On April 2, Trump announced significant new tariffs, but after seeing a drop in the stock market, he reversed many of these actions by April 9. Despite this, he insists that tariffs are bringing in massive funds. Speaking at a National Republican Congressional Committee Dinner on April 8, he claimed, “We’re making a fortune with tariffs. $2 billion a day. Do you believe it? I was told $2 billion a day.”
Let’s examine this claim.
Claim: The U.S. earns $2 billion daily from tariffs.
Reality: This figure is inaccurate. Since Trump began raising tariffs in February, the daily customs duties collected were about $258.82 million that month. In March, the number slightly increased to approximately $263.48 million per day. U.S. Customs and Border Protection reported that due to Trump’s 13 tariff-related actions, they were collecting over $200 million daily in additional revenue.

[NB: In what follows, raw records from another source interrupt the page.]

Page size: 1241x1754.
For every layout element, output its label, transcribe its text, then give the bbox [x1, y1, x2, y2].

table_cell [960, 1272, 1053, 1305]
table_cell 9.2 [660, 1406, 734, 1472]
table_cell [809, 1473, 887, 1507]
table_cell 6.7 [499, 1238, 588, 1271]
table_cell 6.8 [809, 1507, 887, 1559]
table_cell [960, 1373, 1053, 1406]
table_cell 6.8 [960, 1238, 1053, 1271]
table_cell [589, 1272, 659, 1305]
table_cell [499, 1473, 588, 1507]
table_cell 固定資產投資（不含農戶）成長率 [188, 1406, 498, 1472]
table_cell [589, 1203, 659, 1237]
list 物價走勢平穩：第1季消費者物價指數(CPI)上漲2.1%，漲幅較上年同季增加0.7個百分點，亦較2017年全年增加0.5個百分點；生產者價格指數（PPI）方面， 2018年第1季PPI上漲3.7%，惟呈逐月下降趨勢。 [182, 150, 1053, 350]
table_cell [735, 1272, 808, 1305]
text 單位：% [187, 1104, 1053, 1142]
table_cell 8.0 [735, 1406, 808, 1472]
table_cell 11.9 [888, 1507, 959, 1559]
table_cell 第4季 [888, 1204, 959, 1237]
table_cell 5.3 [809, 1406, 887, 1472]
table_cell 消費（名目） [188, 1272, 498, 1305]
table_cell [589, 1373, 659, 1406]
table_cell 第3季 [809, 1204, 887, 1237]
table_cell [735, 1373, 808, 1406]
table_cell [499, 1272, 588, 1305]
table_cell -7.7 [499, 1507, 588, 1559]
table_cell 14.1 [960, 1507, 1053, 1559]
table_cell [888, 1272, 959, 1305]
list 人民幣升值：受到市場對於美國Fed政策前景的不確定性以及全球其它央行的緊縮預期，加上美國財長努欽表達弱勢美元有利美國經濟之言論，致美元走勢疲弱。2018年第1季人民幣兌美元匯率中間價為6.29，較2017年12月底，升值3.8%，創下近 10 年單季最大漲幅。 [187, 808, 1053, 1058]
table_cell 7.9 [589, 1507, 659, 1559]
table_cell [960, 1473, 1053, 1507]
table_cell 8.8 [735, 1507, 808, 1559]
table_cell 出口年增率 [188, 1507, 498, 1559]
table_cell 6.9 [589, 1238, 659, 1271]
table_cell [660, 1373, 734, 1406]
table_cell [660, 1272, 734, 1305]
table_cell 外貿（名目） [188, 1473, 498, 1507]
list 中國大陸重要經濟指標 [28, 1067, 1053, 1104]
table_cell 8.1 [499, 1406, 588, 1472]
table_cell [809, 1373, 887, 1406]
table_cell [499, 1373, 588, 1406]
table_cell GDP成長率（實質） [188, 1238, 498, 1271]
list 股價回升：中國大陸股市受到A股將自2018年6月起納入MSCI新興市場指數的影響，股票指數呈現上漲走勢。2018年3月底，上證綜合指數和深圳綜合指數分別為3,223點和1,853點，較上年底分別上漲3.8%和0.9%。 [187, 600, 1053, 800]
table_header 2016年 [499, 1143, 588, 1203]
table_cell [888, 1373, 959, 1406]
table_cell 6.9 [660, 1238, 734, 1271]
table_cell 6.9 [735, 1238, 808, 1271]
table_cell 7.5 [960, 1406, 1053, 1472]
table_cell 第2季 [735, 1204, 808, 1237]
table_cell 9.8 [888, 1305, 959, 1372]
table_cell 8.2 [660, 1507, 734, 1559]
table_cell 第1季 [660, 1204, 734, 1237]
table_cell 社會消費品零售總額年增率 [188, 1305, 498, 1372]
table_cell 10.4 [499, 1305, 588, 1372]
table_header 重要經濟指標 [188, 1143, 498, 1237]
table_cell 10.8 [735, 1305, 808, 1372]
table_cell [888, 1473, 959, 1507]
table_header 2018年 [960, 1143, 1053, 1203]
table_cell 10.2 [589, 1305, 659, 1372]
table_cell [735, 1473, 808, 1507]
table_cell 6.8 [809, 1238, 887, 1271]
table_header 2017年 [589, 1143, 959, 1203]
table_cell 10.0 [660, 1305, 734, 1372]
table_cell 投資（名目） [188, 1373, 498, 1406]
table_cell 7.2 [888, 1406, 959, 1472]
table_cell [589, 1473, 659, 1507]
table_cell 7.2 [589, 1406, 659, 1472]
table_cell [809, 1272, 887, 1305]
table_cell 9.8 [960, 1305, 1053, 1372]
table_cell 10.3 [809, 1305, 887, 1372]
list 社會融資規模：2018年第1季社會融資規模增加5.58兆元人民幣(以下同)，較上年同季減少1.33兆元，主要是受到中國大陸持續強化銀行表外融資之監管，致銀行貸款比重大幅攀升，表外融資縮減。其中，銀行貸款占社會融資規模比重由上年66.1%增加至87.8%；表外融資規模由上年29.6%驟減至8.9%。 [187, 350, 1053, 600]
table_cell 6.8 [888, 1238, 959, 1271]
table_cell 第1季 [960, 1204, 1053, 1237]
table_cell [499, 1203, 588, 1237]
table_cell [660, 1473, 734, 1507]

Comparing this to the current fiscal year, which began on October 1 under President Biden, about $56.215 billion in customs duties have been collected, averaging $283.91 million daily. For this month, approximately $3.076 billion in customs and excise taxes have been reported, amounting to around $180.94 million per day.
Economists suggest that Trump’s estimate of $2 billion may stem from considering the total value of imported goods from the previous fiscal year while ignoring how higher tariffs affect market dynamics.

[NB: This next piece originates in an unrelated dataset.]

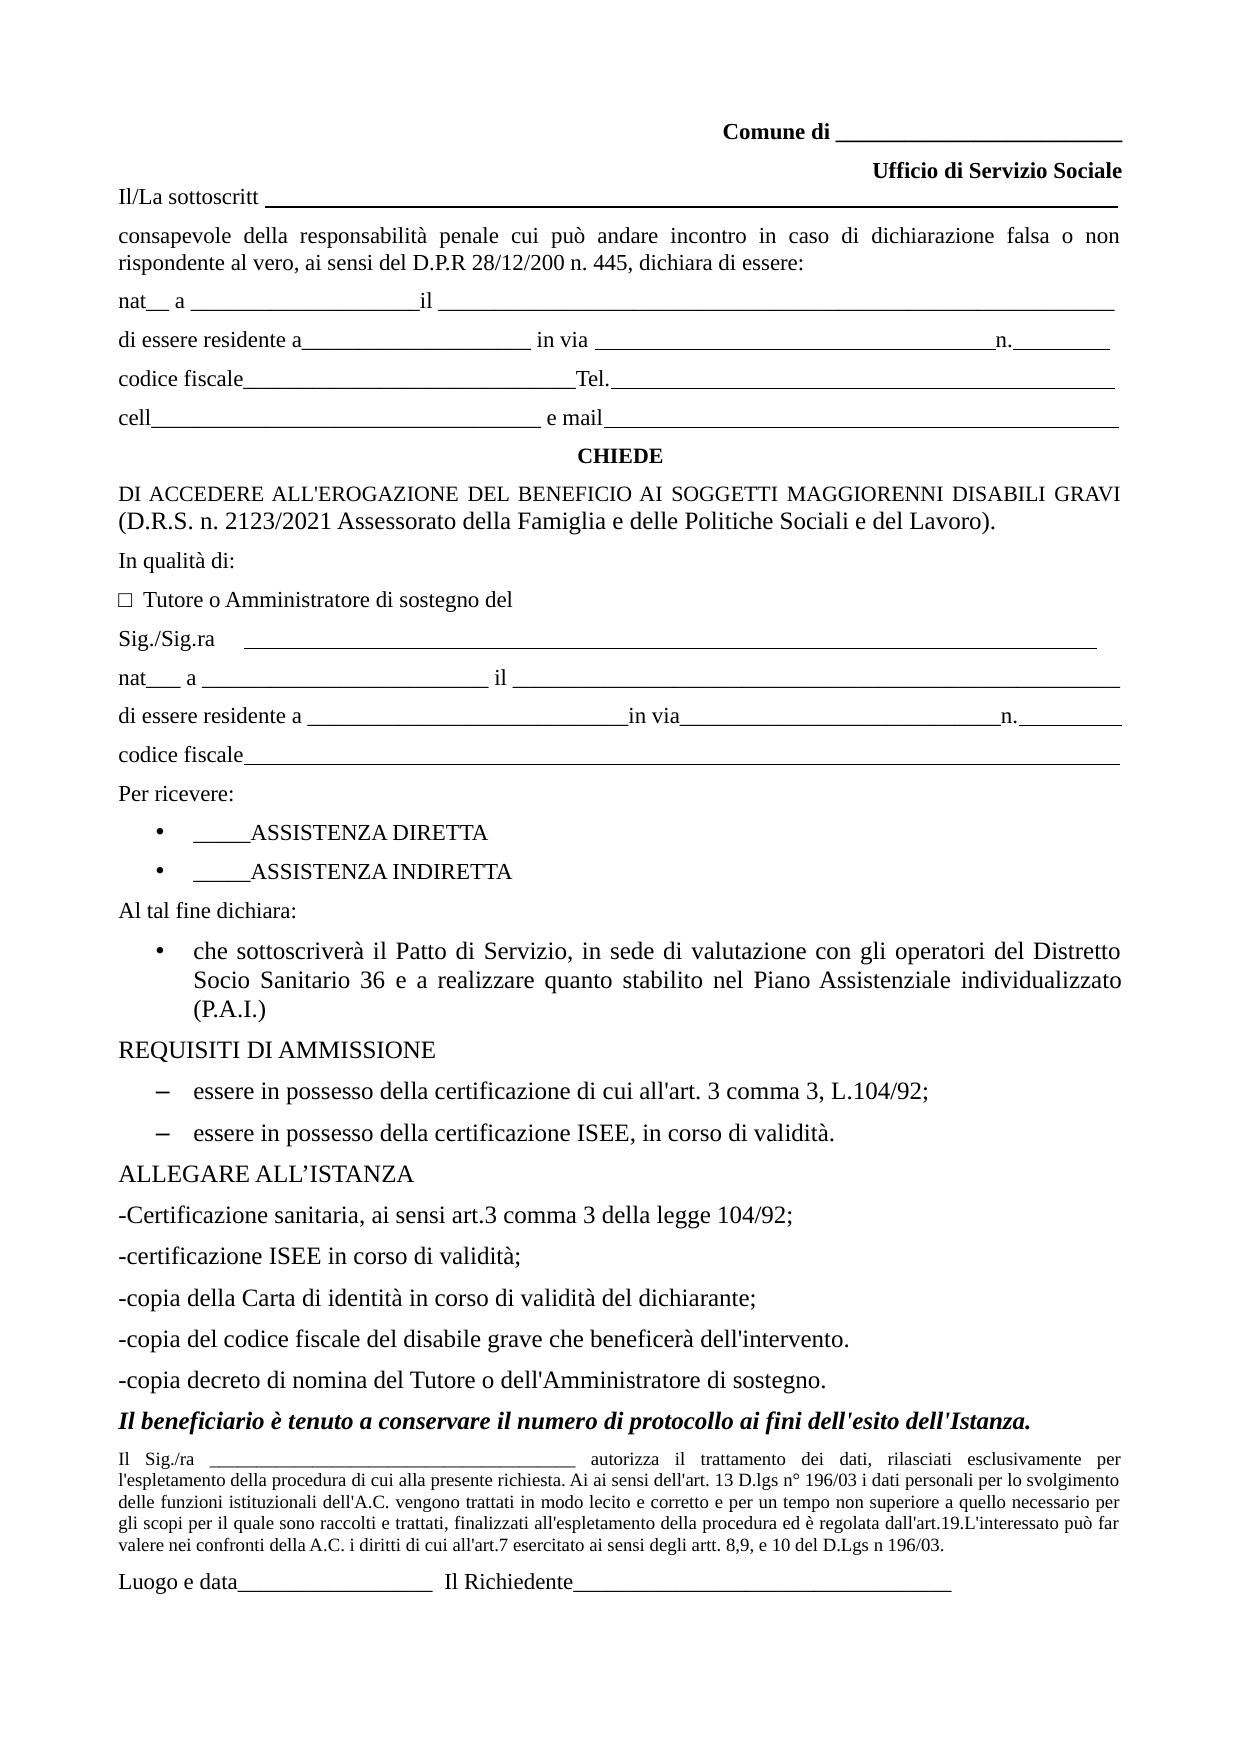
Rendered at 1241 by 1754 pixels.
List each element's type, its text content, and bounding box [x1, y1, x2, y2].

“It’s likely we’re collecting much less than that,” said Robert Johnson, an economics professor at Notre Dame, referring to Trump’s claim.

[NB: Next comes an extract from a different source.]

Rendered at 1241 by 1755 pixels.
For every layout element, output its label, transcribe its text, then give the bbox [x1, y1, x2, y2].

In the last fiscal year, the U.S. imported goods worth about $3.3 trillion. If you apply a 20% tariff to that, it would theoretically generate around $1.8 billion in revenue daily. However, this calculation doesn’t consider changes in consumer and importer behavior. As prices rise from tariffs, some importers might choose not to import certain items, and consumers may opt not to buy more expensive products.
Ryan Monarch, an economics professor at Syracuse University, remarked that expecting consumer behavior to remain unchanged is a flawed assumption.
Importantly, it’s U.S. companies that pay these tariffs, not foreign governments. The money goes to the U.S. Treasury, and those companies often pass these costs onto their customers through higher prices.
While tariffs can negatively impact foreign nations by increasing costs and affecting sales, U.S. importers ultimately bear the burden, which can lead to higher prices for American consumers.